> [WORK TO COMPLETE]
- 1) In the forum post about re-enabling disabled UI tests, how many tests did the Views Toolkit subteam re-enable?
- 2) Write the next part of the forum post about re-enabling disabled UI tests, starting after its final sentence.

> [EXCERPT PROVIDED]
----
Results of spending a few weeks enabling tests

Skip to first unread message

Peter Kasting

Dec 14, 2018, 3:13:32 PM12/14/18
to Chromium-dev
As part of an experiment to reserve regular time for "product excellence", the Views Toolkit subteam recently spent three weeks re-enabling disabled UI tests.  Hopefully, hearing our results will encourage your team to spend time on product excellence too!  (If you don't care about this, you can close this email.)

Takeaway: This seemed like a good use of our time, didn't lead to burnout, and most of the tests we re-enabled likely wouldn't have been re-enabled in the foreseeable future without our work.  We also learned about our testing infrastructure and more of the UI code.  We'll likely do this again.

  • 5 engineers participated for a total of about 12 engineer-weeks: kylixrd (1.5 weeks), pkasting, rameier, robliao (~half time), weili
  • Re-enabled 85 tests (2 of which turned out to still be problematic and were reverted) across 21 directories.  Some tests were previously disabled for all targets and some only for specific platforms.  Most were re-enabled for all platforms, but with a few we only partially re-enabled.
  • There are still 47 other tests "in progress", most of which will hopefully be re-enabled before EOY.
----
> [DATA SECTION]
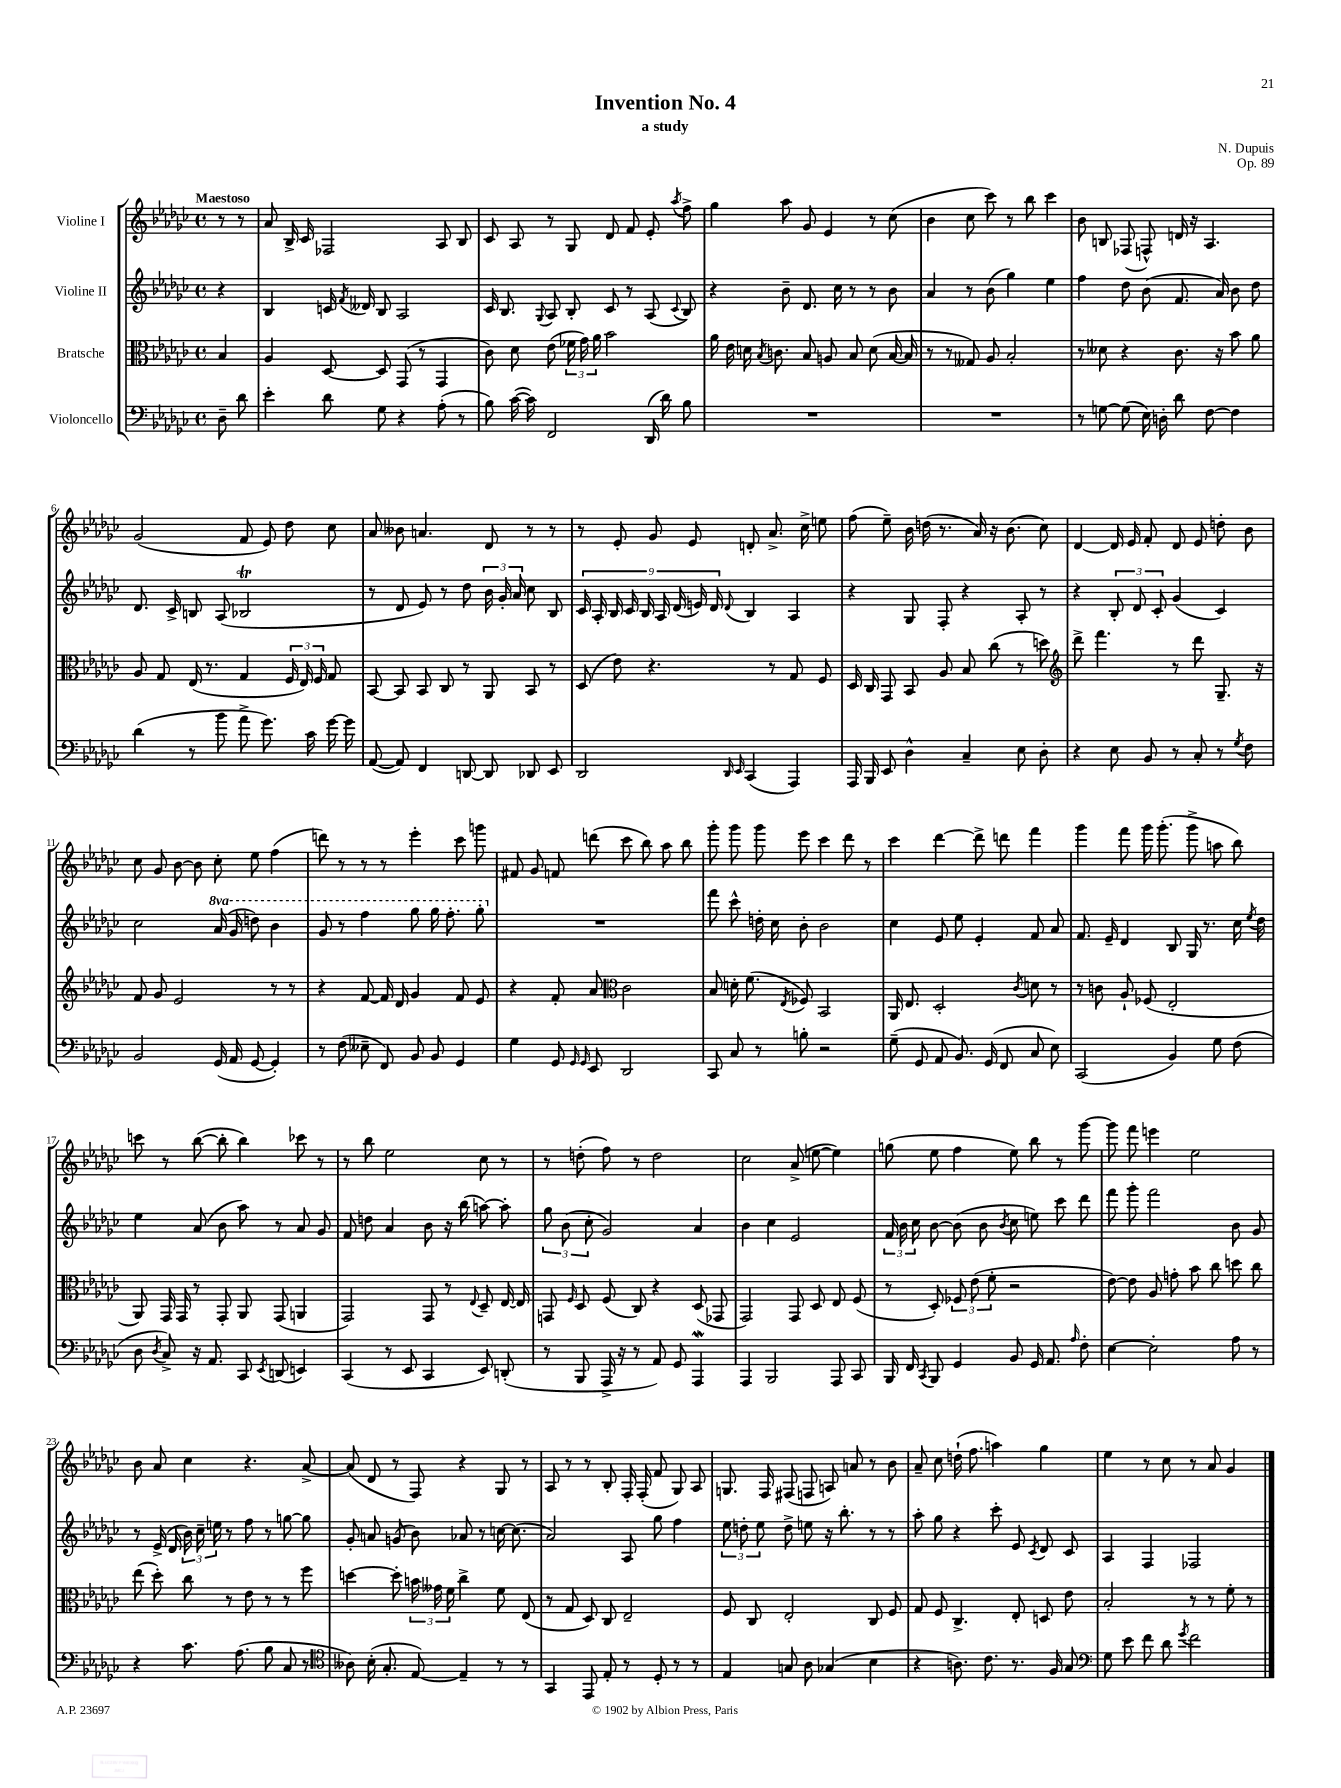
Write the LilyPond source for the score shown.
----
> [RESULTS FOR EACH TASK]
- 1) 85 tests, two of which were later reverted.

- 2)
  • For purposes of estimation, if we count in-progress tests as "half done", this means we re-enabled about 1.8 tests per engineer per day.
  • Associated bugs go all the way back to May 2009.  Many of the tests had been disabled for years.  The vast majority worked fine with no changes when re-enabled.  Of course, we did have to fix some real bugs, but the conclusion is that many tests that get disabled rot unnecessarily for years.

Below are some problems we encountered when things didn't just work, as written by the engineers themselves.


What's In A Name? by Rob Liao

In my attempt to reenable ui_base_unittests L10nUtilTest.GetString, I innocently named the test resources label as ui_base_test_resources. Imagine to my surprise that once I started integrating against Android that repackaging the resources with android_assets suddenly requested ui_base_test_resources__build_config. Even more surprising is that components_browsertests_assets's components_tests_pak had no such dependency.

Turns out, Android build rules are sensitive to the build label name. If your label name matches in _java_target_whitelist (like a label that ends with _resource), then you'll get this mysterious dependency that you never wanted. This is now .

As far as I can tell, none of this is documented in Chromium's Android build_config documents. The takeaway here is that when structuring your build system, doing special things based off of a build label identifiers name is likely to cause surprises in the future. A better way forward would be to provide a way to opt-into the magic instead of reusing mechanisms that should be passthrough.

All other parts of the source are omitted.